Aufgabe 1
Welche Version von Arma 2 soll laut dem folgenden Forumsthread zur Arma-2-Steuerung halbwegs gut spielbar sein?

Textauszug
········

# Arma 2 - Steuerung bekloppt oder was ?



## Eol_Ruin (12. April 2012)

Hab mir gestern die aktuelle PCGames mit der Black Edition von Arma2 geholt.
Hab aus verschiedenen Quellen gehört das sie aktuell gepatchte Version (1.11) halbwegs gut spielbar sein soll.

_Nun muß ich aber was loswerden:_
Welcher total bekloppte Idiot hat sich denn diese *Steuerung *einfallen lassen 
Ich kann ja nicht mal mit der rechten Maustaste das Zielfernrohr verwenden sondern muß erst mit einer anderen Taste das *Fernrohr "anheben"*.
Und wieso brauch ich für einen Militär-Shooter - auch wenns ein realistischer ist - *fünf Dutzend Tasten* 
Operation Flashpoint 2: Dragon Rision ließ sich doch auch sinnvoll mit viel weniger Tasten steuern.

Gibts irgendeinen *Mod *der die Steuerung etwas vereinfacht.
Denn so wie sie jetzt ist fang ich erst gar nicht an zu spielen.


----------



## Herbboy (12. April 2012)

naja, das mit dem anheben ist halt realistischer, denk ich mal...


Ich hab es noch nicht installiert, aber: was sind das denn überhaupt für Befehle, dass es so viele gibt? ^^


----------



## Shadow_Man (12. April 2012)

········

Aufgabe 2
Gib aus der Auflistung unverändert die Zeilen aus, beginnend mit der Zeile, die "Across all data" enthält, bis einschließlich zum Ende der Auflistung. Lass die Bilder dabei weg.

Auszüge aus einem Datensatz
········

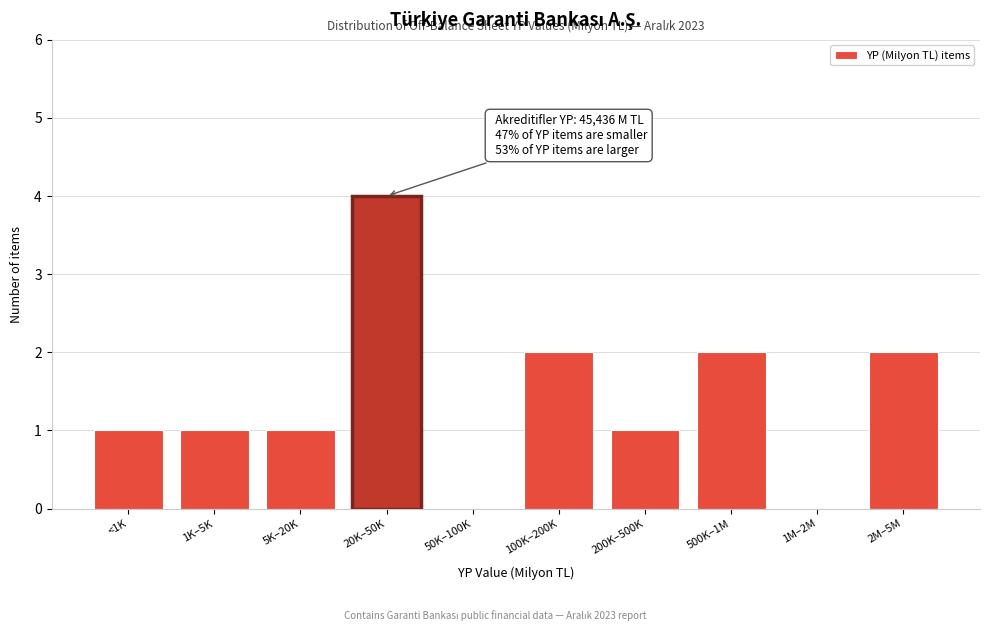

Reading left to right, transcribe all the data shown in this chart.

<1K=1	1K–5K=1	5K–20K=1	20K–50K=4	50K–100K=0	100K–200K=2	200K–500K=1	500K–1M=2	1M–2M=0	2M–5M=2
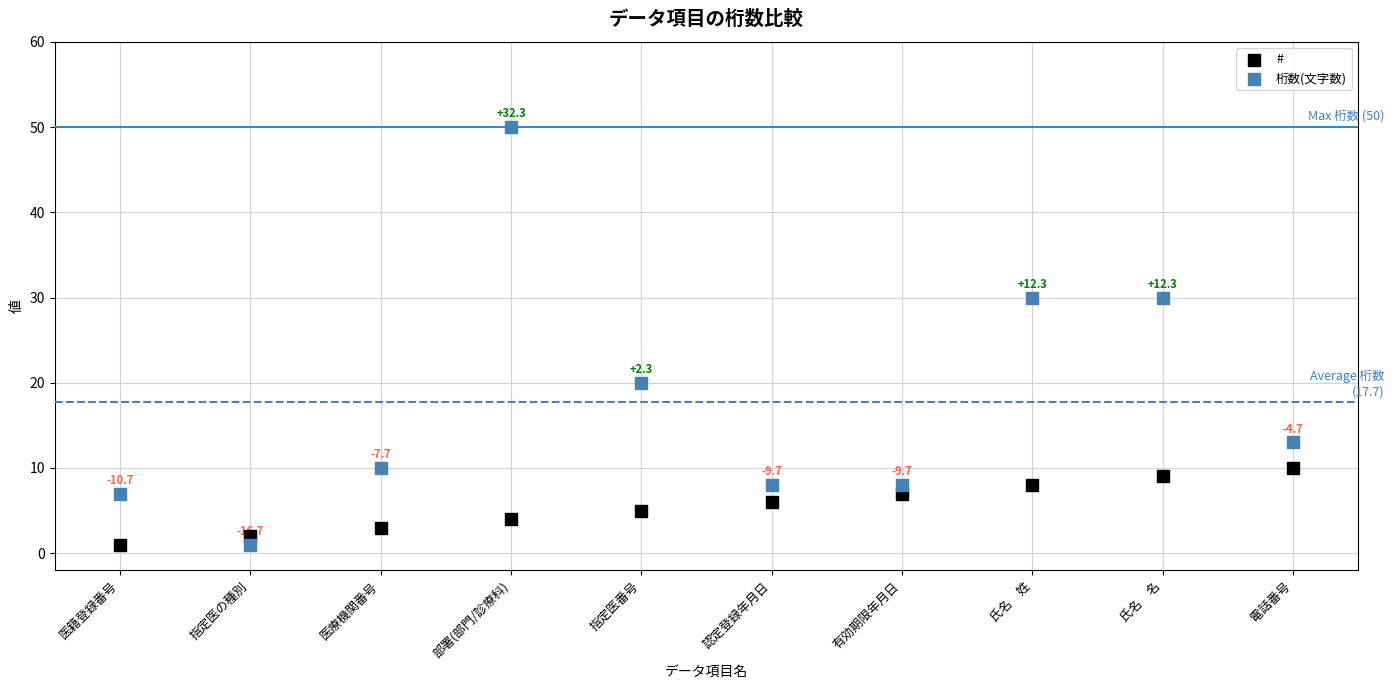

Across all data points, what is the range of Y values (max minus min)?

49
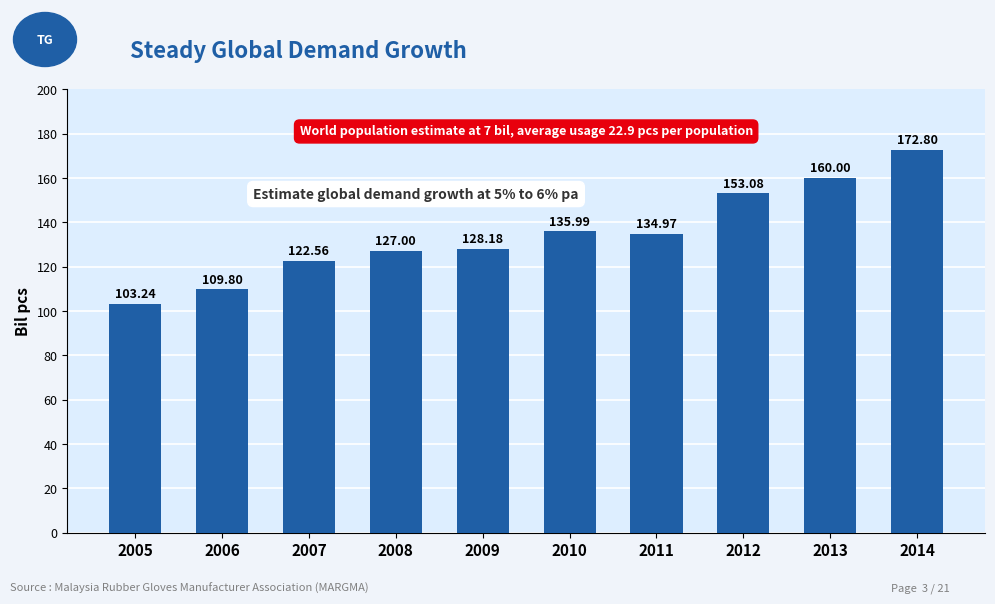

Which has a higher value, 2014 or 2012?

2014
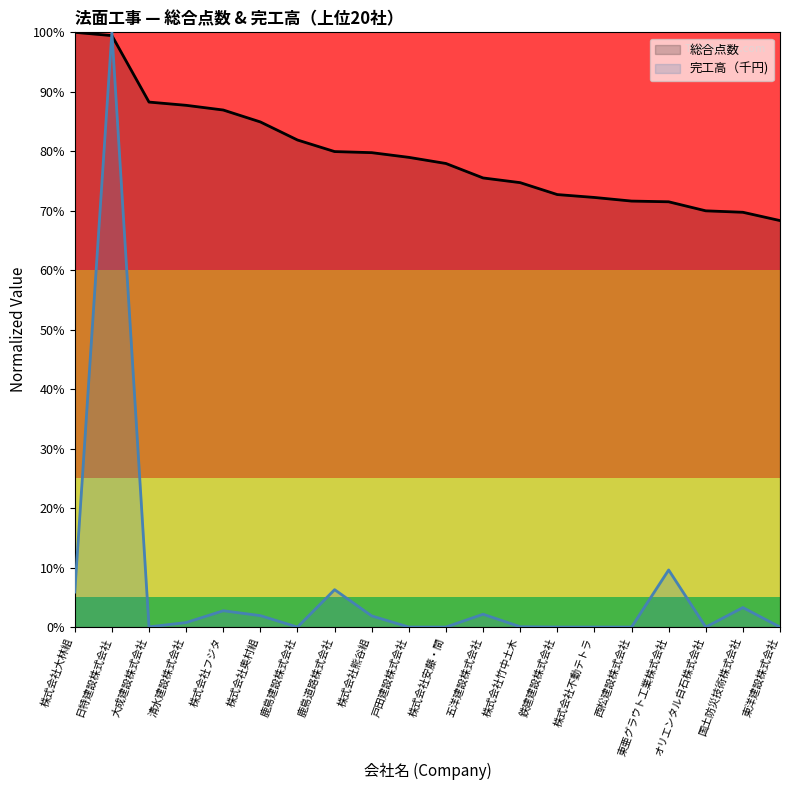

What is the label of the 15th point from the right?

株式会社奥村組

········

Musterlösung 1
Die aktuell gepatchte Version 1.11.

Musterlösung 2
Across all data points, what is the range of Y values (max minus min)?

49

Which has a higher value, 2014 or 2012?

2014

What is the label of the 15th point from the right?

株式会社奥村組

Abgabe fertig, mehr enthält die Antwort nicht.